● Task brief:
Lines of the material that include the word "scroll" are to be counted; only their number should be given.

● Records supplied:

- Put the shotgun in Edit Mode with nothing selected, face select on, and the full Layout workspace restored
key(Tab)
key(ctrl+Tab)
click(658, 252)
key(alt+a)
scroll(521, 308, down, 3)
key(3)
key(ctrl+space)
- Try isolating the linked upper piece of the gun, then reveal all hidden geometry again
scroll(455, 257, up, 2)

● Task result:
2